Only the pictures should be dropped; every line of the data must come back exactly as written.
╭─ Recorded information
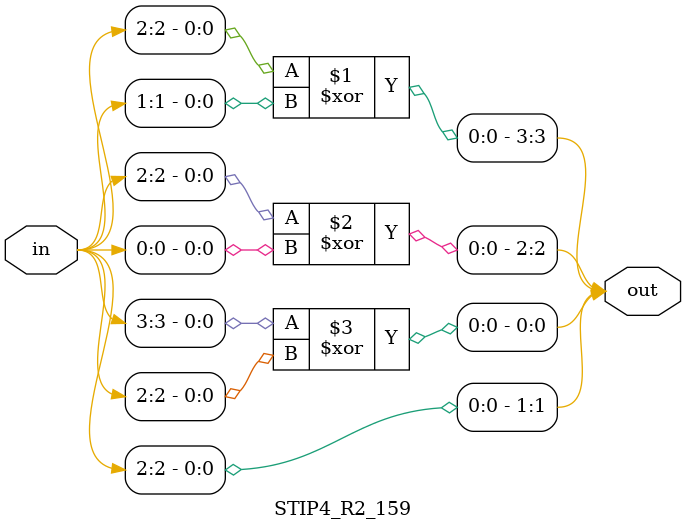
<source format=v>
module  STIP4_R2_159(in,out);
input[3:0] in;
output[3:0] out;
wire[3:0] out;
assign out[3]=in[2]^in[1];
assign out[2]=in[2]^in[0];
assign out[1]=in[2];
assign out[0]=in[3]^in[2];
endmodule

</source>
╰─
Your solution
<source format=v>
module  STIP4_R2_159(in,out);
input[3:0] in;
output[3:0] out;
wire[3:0] out;
assign out[3]=in[2]^in[1];
assign out[2]=in[2]^in[0];
assign out[1]=in[2];
assign out[0]=in[3]^in[2];
endmodule

</source>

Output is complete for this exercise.